Given request: Rewrite the rows from the line containing "pose: elev=164.2 azim=253.4" through the end of the rows, substituting "distance" for "dist" and leaving everything else unchanged.

Task inputs:
= = = =

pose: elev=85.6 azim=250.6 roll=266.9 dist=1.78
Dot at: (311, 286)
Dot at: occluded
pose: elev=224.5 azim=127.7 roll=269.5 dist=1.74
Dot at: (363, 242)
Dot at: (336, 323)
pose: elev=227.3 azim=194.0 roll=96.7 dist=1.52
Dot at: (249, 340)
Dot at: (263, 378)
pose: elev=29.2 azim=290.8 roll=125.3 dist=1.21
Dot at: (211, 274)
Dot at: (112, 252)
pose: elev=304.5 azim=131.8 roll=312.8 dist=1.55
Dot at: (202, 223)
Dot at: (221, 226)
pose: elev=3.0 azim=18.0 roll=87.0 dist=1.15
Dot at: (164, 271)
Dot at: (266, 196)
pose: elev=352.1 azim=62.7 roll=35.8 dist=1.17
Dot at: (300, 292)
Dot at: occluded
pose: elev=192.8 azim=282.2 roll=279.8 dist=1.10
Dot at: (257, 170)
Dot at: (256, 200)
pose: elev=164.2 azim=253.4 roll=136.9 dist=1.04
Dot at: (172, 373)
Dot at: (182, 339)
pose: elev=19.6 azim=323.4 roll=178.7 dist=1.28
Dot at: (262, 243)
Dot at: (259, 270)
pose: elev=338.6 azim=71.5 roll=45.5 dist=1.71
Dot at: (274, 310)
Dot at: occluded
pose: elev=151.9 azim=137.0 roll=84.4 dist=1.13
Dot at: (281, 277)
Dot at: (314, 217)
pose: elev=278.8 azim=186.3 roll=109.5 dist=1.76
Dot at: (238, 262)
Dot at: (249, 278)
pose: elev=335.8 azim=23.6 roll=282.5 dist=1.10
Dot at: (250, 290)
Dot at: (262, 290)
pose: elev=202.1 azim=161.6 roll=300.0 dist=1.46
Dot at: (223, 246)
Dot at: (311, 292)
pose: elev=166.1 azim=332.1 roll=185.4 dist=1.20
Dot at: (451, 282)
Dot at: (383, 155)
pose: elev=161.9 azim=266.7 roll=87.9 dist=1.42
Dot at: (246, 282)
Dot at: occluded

= = = =

Solution to the exercise:
pose: elev=164.2 azim=253.4 roll=136.9 distance=1.04
Dot at: (172, 373)
Dot at: (182, 339)
pose: elev=19.6 azim=323.4 roll=178.7 distance=1.28
Dot at: (262, 243)
Dot at: (259, 270)
pose: elev=338.6 azim=71.5 roll=45.5 distance=1.71
Dot at: (274, 310)
Dot at: occluded
pose: elev=151.9 azim=137.0 roll=84.4 distance=1.13
Dot at: (281, 277)
Dot at: (314, 217)
pose: elev=278.8 azim=186.3 roll=109.5 distance=1.76
Dot at: (238, 262)
Dot at: (249, 278)
pose: elev=335.8 azim=23.6 roll=282.5 distance=1.10
Dot at: (250, 290)
Dot at: (262, 290)
pose: elev=202.1 azim=161.6 roll=300.0 distance=1.46
Dot at: (223, 246)
Dot at: (311, 292)
pose: elev=166.1 azim=332.1 roll=185.4 distance=1.20
Dot at: (451, 282)
Dot at: (383, 155)
pose: elev=161.9 azim=266.7 roll=87.9 distance=1.42
Dot at: (246, 282)
Dot at: occluded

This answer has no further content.